WHAT THE TASK REQUIRES:
The lines to copy are those in the listing below that contain the word "synthesis".
BEGIN SUPPLIED RECORDS
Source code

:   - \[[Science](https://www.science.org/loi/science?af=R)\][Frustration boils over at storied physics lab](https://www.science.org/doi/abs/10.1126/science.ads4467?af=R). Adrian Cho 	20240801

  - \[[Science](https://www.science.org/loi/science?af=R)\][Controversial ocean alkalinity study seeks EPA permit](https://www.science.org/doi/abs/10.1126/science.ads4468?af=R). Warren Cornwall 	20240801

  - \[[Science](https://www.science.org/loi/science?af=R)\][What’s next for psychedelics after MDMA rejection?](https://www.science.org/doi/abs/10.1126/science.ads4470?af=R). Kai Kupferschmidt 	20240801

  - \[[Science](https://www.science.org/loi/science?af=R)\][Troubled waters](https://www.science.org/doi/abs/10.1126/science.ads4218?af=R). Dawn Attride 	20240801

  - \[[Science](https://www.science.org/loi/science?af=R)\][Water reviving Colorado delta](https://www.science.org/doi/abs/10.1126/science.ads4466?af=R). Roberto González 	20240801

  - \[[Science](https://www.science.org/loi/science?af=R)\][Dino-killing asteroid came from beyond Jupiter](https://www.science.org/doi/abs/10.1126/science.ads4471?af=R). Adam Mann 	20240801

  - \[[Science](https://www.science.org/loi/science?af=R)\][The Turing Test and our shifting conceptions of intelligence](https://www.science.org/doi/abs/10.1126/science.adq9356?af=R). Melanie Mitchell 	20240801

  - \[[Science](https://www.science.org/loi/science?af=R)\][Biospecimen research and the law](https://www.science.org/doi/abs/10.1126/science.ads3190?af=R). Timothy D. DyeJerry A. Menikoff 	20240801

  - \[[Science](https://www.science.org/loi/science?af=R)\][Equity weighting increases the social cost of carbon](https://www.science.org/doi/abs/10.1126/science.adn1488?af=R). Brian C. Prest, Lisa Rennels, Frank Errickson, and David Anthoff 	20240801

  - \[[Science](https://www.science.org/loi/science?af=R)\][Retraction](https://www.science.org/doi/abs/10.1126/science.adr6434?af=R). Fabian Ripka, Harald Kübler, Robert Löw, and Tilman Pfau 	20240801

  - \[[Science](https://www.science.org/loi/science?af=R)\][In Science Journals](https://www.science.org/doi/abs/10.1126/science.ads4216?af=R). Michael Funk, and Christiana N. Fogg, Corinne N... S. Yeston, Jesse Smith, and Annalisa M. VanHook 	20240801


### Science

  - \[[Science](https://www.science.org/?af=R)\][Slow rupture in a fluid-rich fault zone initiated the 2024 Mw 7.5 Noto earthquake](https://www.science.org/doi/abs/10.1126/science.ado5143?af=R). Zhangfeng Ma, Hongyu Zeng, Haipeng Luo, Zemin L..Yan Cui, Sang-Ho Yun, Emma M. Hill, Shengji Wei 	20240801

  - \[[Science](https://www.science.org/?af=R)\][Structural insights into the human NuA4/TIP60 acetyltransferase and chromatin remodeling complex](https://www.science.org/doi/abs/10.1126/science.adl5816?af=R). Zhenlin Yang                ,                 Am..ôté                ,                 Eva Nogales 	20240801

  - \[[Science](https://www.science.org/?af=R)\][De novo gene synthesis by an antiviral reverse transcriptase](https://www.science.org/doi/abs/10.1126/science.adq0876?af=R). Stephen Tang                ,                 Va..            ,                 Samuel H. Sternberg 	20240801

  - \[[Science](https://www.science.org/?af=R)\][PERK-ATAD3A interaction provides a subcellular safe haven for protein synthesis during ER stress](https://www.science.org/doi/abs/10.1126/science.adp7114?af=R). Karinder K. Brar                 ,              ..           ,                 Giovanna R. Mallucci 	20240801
END SUPPLIED RECORDS
RESPONSE BOX:
  - \[[Science](https://www.science.org/?af=R)\][De novo gene synthesis by an antiviral reverse transcriptase](https://www.science.org/doi/abs/10.1126/science.adq0876?af=R). Stephen Tang                ,                 Va..            ,                 Samuel H. Sternberg 	20240801
  - \[[Science](https://www.science.org/?af=R)\][PERK-ATAD3A interaction provides a subcellular safe haven for protein synthesis during ER stress](https://www.science.org/doi/abs/10.1126/science.adp7114?af=R). Karinder K. Brar                 ,              ..           ,                 Giovanna R. Mallucci 	20240801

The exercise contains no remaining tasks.